The Question :
Solve for real $x, y$ :
$$xy^2 = 15x^2 + 17xy + 15y^2$$
$$x^2y= 20x^2 + 3y^2$$
My initial attempts involved adding and subtracting the two equations, eliminating one variable, completing some squares and so on. But there was no significant progress as I soon reached a dead end.
The way I was actually able to solve this problem was somewhat unusual : I divided the equations to get $\frac {y}{x} = \frac{15x^2 +17xy + 15y^2}{20x^2 + 3y^2}$. Seemed a very hopeless start, but soon I realised that I could divide the numerator and denominator by $x^2$ on Right Hand Side of the equation, which allowed me to substitute $\frac {y}x= m$. Clearing the denominator, I obtained a cubic equation in $m$ which factored as $(m^2+1)(m-5)=0$. As $x$ and $y$ are real numbers, I rejected the $m^2 +1 = 0$ possibility and got $m=5$ and hence $y = 5x$. After using this relation, I finally got the ordered pair $(x,y) \equiv (19,95)$ as the solution.
I feel that my method is very "robotic" and unnecessarily complicated.

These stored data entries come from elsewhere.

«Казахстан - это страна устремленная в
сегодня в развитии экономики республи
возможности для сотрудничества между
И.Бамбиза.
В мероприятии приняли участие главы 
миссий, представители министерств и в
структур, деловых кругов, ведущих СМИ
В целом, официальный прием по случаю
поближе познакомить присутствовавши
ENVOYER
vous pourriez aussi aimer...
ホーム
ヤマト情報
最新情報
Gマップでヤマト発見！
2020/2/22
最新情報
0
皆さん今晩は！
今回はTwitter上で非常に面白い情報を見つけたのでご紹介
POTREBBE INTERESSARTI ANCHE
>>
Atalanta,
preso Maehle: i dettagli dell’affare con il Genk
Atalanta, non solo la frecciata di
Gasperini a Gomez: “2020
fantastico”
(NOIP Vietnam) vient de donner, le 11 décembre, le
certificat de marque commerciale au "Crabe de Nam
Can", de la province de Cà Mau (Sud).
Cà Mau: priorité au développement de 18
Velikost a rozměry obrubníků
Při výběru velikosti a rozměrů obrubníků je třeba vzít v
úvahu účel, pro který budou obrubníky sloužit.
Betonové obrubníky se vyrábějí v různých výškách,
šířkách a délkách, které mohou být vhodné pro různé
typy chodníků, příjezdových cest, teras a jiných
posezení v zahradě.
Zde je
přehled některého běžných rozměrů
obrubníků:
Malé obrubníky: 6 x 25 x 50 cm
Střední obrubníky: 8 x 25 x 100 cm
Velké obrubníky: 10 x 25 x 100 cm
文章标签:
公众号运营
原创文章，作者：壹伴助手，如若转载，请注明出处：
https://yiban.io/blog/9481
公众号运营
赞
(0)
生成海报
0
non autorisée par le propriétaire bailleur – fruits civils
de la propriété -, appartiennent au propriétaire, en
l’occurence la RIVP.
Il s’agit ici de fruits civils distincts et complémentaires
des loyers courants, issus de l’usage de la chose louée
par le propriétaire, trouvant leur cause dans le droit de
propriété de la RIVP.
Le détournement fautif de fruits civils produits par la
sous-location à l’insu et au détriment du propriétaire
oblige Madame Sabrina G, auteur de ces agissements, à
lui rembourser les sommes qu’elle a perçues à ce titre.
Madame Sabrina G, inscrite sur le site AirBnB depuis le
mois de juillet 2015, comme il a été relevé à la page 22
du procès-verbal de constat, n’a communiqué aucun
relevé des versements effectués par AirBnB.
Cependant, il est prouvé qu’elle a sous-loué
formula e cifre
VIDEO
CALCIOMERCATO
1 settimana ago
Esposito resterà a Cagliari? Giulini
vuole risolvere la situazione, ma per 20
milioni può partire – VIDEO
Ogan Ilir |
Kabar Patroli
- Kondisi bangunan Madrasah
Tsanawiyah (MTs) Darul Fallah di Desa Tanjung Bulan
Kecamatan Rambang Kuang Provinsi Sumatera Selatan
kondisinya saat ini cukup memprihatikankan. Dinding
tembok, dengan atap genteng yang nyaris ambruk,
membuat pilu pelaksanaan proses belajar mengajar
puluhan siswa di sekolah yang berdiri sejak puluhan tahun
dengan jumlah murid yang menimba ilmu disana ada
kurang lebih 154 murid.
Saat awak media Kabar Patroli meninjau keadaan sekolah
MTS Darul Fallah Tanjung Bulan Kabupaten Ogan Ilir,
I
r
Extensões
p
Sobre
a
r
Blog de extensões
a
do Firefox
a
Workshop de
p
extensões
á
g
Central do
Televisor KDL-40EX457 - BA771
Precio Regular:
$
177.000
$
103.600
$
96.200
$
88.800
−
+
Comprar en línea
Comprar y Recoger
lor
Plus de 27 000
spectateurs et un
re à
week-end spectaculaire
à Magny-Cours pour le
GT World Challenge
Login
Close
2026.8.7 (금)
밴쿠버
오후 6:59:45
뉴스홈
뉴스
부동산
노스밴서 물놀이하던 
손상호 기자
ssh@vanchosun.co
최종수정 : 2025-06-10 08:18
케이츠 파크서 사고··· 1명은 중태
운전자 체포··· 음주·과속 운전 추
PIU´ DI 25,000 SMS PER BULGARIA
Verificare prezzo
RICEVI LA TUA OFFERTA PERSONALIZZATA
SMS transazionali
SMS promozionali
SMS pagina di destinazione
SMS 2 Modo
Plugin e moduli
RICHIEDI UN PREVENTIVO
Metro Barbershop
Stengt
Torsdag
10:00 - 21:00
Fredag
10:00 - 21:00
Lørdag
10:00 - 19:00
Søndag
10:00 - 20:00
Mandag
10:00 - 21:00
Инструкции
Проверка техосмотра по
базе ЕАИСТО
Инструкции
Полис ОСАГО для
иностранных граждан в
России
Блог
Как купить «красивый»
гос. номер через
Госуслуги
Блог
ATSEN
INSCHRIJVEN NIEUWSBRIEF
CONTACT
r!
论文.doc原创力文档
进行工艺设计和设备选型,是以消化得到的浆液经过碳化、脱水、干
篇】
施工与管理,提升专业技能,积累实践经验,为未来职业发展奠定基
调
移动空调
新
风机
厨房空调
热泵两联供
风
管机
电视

Is there any shorter, better, or more elegant way of solving this problem ? I am unable to find any other approach. Thanks in advance.
I think your method is fine. Over the complex numbers we obtain the solutions $$ (x,y)=(0,0),(19,95),(-17i,17),(17i,17), $$ by taking the resultant with respect to $y$, which is $$ 15x^4(x^2+17^2)(x-19)=0. $$